I just realized that by putting "9 months" and the word "announcement" in the same sentence that I might have just freaked people out. Heck, I freaked myself out. NO, not pregnant. But everything does have to do with babies.
First baby: this one:
OMGeeee, she is 9 months old today! (Only 3 more months of nursing, yesssssss) This girl is just, well, there are no words. We are finally past the 9 month sleep regression (thank you Jesus) and she is finally over the annoying whining/singing that occurs at every waking moment. I actually think she's just frustrated she can't crawl yet.
Her personality is so alive and real and I *love* this stage. Well, except for the diva part.
Last night, as I was rocking her to sleep, I forced myself to take in every single moment. I mean, I was holding a baby. MY baby. I was overwhelmed with how lucky I am. That, no matter how hard and crappy it can be sometimes, I never ever take a moment for granted. It all can be taken away tomorrow. I could never have this experience again. You never know. In that rocking chair I was humbled and emptied and filled and just so grateful.

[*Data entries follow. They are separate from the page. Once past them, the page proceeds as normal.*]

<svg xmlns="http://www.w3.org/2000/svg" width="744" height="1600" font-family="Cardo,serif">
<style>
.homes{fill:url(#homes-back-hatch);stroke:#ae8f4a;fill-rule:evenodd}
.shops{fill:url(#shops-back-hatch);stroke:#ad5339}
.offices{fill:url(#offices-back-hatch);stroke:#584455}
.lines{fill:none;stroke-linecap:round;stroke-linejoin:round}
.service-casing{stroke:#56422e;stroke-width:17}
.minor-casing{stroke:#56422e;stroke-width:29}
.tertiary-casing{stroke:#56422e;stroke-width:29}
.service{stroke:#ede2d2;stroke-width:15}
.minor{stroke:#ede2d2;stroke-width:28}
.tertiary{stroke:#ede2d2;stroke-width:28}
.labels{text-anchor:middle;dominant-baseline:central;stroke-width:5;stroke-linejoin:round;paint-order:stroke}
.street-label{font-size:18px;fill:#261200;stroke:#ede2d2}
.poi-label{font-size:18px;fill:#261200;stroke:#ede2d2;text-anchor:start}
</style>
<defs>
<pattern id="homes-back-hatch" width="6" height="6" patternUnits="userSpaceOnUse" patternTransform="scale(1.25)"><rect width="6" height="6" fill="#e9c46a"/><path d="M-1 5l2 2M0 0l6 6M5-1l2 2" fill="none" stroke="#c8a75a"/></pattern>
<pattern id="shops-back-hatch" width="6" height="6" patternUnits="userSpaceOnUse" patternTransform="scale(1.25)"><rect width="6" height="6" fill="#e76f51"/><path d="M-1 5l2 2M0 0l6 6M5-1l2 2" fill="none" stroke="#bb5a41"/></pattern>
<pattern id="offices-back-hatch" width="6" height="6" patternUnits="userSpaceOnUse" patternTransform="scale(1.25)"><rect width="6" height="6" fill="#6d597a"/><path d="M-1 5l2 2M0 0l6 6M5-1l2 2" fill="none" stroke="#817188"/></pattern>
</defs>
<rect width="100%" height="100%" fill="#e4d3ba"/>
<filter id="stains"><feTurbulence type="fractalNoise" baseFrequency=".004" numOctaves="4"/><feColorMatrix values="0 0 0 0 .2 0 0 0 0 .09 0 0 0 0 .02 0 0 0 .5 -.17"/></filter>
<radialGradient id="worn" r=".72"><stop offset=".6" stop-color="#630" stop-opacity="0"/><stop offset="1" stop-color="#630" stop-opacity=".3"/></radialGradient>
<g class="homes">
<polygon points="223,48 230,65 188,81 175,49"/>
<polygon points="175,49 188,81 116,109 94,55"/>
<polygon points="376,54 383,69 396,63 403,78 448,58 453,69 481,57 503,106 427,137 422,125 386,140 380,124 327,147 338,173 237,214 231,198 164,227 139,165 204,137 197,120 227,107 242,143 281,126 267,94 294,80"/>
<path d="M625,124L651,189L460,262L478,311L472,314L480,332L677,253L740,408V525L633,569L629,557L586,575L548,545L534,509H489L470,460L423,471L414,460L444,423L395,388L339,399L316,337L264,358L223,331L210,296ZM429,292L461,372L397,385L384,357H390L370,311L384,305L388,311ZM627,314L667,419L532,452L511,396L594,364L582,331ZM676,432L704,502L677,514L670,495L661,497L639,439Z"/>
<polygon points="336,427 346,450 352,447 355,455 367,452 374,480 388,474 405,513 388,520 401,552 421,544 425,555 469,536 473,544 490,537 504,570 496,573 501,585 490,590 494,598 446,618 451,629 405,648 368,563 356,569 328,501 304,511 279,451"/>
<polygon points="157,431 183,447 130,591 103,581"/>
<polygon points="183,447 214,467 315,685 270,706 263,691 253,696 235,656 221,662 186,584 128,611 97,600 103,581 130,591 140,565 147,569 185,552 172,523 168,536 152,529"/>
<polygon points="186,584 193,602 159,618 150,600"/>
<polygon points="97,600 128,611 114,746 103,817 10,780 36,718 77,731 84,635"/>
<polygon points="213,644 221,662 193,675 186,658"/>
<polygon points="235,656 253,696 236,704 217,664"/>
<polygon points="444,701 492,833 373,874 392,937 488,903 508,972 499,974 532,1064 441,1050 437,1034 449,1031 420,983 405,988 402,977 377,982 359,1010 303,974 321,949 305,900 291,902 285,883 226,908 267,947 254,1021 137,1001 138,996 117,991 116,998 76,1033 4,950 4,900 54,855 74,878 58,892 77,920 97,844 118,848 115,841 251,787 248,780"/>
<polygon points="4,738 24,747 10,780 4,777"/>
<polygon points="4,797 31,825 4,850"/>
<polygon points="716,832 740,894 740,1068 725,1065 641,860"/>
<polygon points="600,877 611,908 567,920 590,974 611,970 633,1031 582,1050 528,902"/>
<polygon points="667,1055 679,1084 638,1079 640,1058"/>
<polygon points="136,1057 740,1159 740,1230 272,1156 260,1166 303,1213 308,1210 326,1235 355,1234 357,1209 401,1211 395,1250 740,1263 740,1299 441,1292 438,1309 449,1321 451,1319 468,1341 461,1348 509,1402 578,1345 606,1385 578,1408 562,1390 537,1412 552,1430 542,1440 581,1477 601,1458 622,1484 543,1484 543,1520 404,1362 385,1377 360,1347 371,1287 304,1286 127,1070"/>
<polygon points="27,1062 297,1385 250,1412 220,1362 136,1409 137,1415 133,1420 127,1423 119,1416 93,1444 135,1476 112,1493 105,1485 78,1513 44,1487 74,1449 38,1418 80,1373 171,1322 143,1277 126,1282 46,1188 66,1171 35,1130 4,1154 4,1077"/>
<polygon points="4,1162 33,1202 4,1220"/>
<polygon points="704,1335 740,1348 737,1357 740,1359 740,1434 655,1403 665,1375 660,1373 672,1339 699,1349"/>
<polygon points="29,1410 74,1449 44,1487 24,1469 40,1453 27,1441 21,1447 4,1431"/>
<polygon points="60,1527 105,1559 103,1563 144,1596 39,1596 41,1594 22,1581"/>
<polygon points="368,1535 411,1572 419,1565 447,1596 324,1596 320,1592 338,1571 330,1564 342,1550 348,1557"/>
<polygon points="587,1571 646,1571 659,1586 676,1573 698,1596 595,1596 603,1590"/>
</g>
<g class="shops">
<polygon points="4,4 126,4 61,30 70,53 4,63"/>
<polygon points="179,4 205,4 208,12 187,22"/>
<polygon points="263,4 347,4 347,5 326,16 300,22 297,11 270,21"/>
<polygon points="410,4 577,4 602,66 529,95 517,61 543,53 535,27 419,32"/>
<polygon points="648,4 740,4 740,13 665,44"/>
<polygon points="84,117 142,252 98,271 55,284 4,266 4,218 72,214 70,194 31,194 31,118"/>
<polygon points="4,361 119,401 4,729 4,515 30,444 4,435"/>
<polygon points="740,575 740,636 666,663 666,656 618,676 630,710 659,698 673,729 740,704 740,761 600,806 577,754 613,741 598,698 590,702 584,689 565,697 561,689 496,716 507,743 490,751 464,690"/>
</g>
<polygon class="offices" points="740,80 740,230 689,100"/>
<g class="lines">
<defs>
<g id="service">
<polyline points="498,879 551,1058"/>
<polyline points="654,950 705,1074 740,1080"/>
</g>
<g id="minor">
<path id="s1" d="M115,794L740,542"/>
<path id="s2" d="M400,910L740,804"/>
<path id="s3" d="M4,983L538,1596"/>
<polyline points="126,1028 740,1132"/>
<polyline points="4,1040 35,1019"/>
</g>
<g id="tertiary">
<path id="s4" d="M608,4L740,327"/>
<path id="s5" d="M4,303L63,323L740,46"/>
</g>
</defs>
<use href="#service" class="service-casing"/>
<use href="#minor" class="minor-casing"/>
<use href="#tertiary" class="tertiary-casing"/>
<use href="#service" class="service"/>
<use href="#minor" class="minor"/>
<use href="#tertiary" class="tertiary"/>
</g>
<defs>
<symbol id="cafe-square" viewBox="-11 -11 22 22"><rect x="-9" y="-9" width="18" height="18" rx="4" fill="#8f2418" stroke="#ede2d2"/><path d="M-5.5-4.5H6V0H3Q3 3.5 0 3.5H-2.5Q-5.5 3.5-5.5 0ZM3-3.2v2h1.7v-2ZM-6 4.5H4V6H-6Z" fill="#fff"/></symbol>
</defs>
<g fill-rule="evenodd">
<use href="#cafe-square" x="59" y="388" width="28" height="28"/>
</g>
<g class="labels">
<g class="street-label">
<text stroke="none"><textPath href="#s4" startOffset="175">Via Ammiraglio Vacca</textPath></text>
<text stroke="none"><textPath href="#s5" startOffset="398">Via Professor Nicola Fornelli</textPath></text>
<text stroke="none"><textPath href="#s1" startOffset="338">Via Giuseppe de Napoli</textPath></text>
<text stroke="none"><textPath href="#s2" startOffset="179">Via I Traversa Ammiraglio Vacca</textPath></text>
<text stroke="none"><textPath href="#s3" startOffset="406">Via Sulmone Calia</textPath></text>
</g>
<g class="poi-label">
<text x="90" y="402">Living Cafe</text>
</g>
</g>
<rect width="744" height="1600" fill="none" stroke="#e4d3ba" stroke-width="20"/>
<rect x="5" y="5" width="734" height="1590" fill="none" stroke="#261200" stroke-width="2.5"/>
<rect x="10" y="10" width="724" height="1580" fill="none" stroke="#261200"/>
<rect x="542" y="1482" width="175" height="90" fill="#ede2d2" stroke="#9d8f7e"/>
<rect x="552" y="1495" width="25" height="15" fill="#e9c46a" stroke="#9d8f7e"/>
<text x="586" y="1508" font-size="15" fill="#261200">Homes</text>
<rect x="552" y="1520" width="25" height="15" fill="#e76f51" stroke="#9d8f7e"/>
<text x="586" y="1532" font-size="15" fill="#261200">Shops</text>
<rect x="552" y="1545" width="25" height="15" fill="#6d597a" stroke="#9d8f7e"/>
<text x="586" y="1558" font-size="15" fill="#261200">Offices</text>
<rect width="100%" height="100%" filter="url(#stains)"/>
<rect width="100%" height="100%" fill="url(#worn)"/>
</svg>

OK, now onto my next baby. This blog. I've had a love/hate relationship with it in the past but it kept calling me back (we went over this already, like a while ago or something). And now, it's being born into something new. (see what did there?, good job Kristine.)
Today is the last day of The Fire Within. This blog, you all, have treated me so well. But it's time she blossoms into something new. Actually this blossoming has been in the works for a few months now and tomorrow will be the next chapter in, hopefully, a long book. Man, I'm getting too frilly and sentimental - especially on a Tuesday morning.